IWC teams with Vast as Official Timekeeper of Haven-1
IWC Schaffhausen continues its pioneering spirit—now venturing into territory no watch brand has explored before. In a new collaboration with Vast, the company developing the world’s first commercial space station, IWC becomes the Official Timekeeper of that space station: Haven-1. Unlike past missions tied to government space programs, this partnership aligns a Swiss luxury watchmaker with a private space habitat designed for both scientific research and commercial use, marking a new chapter in the relationship between timekeeping and space exploration.

Haven-1 is the first commercially planned space station, being built by VAST.
Founded in 2021, Vast is advancing the next chapter of human space exploration with its Haven-1 station, scheduled to launch in 2026. Before then, the company will send Haven Demo, an orbital test platform, to trial critical technologies. Haven-1 is designed to serve private astronauts and government missions as both a home in low-Earth orbit and an innovation hub. Onboard, crews will conduct scientific research, technology development, and in-space manufacturing with the goal of improving life on Earth and supporting long-term space exploration.

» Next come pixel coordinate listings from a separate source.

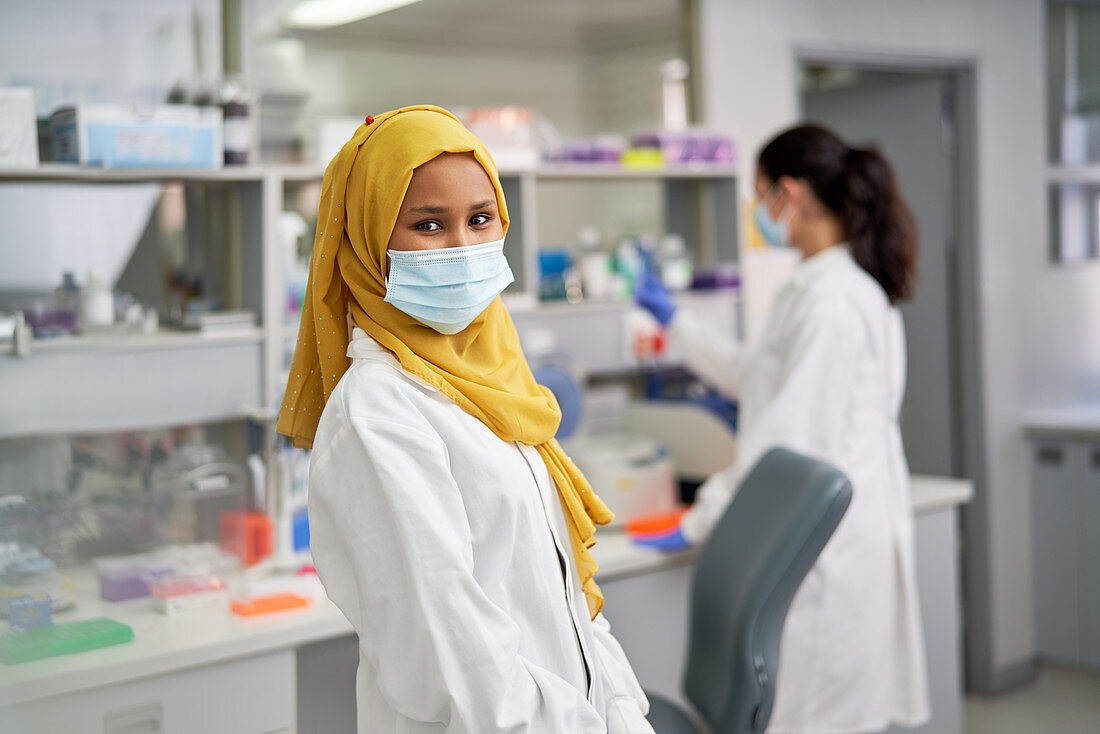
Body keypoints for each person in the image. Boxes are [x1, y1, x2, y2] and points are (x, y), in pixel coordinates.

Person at [278, 105, 653, 734]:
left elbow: (570, 604)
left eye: (481, 219)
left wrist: (621, 711)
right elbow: (453, 670)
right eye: (429, 224)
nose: (464, 247)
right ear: (368, 243)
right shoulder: (376, 413)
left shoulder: (497, 386)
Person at [633, 124, 930, 733]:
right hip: (832, 535)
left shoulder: (834, 301)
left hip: (830, 551)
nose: (756, 212)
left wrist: (700, 517)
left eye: (758, 195)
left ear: (788, 194)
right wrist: (676, 321)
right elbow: (757, 377)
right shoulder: (816, 287)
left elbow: (786, 444)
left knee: (815, 712)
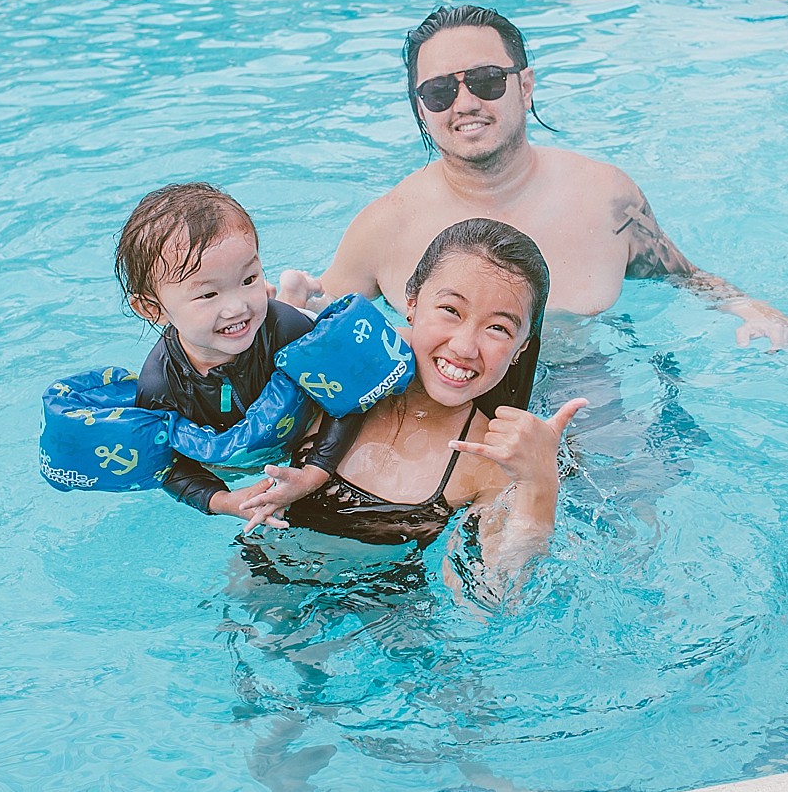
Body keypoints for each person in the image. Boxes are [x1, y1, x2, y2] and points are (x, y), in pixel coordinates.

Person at [277, 5, 788, 349]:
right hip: (445, 413)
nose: (464, 103)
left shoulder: (605, 197)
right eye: (439, 91)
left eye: (485, 81)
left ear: (524, 86)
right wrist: (290, 308)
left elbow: (681, 276)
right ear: (420, 107)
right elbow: (318, 320)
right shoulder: (384, 227)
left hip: (590, 391)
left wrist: (748, 306)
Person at [233, 218, 585, 576]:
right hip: (263, 571)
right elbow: (218, 454)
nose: (464, 347)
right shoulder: (333, 372)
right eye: (450, 310)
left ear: (521, 348)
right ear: (411, 302)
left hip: (388, 611)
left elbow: (494, 600)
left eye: (497, 328)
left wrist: (539, 484)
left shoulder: (488, 461)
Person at [116, 183, 349, 522]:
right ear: (154, 308)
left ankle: (293, 295)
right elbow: (166, 465)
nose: (236, 306)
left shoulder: (287, 329)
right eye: (209, 295)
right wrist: (224, 500)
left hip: (287, 349)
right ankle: (288, 291)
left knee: (282, 319)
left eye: (248, 278)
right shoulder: (159, 385)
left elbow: (351, 399)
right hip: (245, 436)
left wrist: (315, 472)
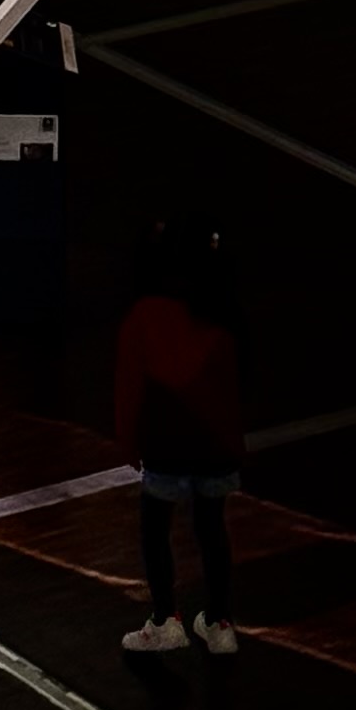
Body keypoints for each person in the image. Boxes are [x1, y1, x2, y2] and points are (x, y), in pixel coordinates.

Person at [115, 220, 244, 658]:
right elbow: (234, 385)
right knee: (212, 530)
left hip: (166, 442)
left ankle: (165, 620)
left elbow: (129, 387)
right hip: (215, 445)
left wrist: (129, 443)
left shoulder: (145, 314)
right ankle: (219, 623)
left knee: (155, 530)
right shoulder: (221, 310)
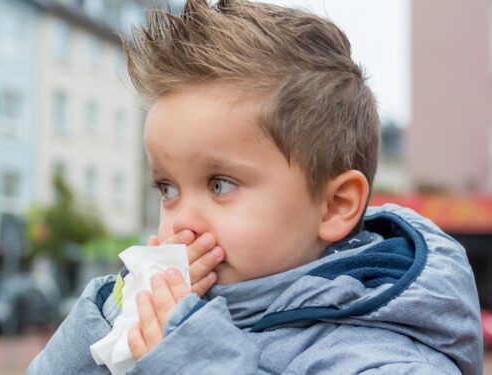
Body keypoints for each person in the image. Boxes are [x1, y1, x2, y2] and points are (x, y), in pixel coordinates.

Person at [27, 0, 482, 373]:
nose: (180, 220)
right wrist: (112, 318)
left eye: (220, 184)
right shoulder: (174, 324)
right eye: (166, 189)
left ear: (334, 207)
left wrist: (192, 361)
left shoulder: (388, 358)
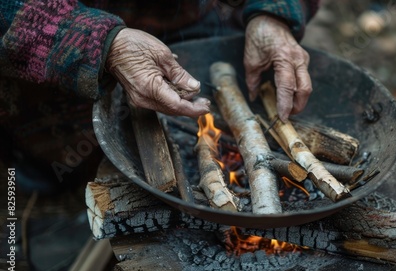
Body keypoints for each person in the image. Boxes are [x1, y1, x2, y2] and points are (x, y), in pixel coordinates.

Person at [0, 0, 319, 191]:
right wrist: (101, 43)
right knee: (61, 158)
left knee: (216, 64)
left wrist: (272, 13)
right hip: (60, 24)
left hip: (187, 13)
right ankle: (45, 168)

Vast is a California-based company that has been working on the Haven-1 to be fully space ready.
For IWC, the collaboration extends a century-old legacy in aviation and engineering. Established in 1868 in Schaffhausen, Switzerland, the brand is renowned for its instrument watches and its pioneering use of advanced materials such as titanium, ceramics, and Ceratanium®. With Vast, IWC will now apply its expertise to spaceflight readiness. Prototypes of future watches will be tested alongside station hardware at Vast headquarters, undergoing simulated launch vibrations and material compatibility evaluations. Some of these timepieces may ultimately be exposed to the same conditions as the Haven Demo and Haven-1 missions.
While modern spacecraft are equipped with digital systems, a mechanical watch offers astronauts something more elemental: a tangible, Earth-linked measure of time and a reminder of home. IWC CEO Chris Grainger-Herr has noted that the collaboration provides an opportunity to push research and development “for watches that are tested for spaceflight” while also creating emotional resonance for those living and working far from Earth.

Max Haot, CEO of Vast (left), Chris Grainger-Herr, CEO of IWC Schaffhausen
For Vast, this is its first brand partnership—a signal of the growing role private companies will play in the commercialization of low-Earth orbit. As CEO Max Haot has observed, both companies share a “passion for bold invention” and see the partnership as a milestone in space-ready watchmaking.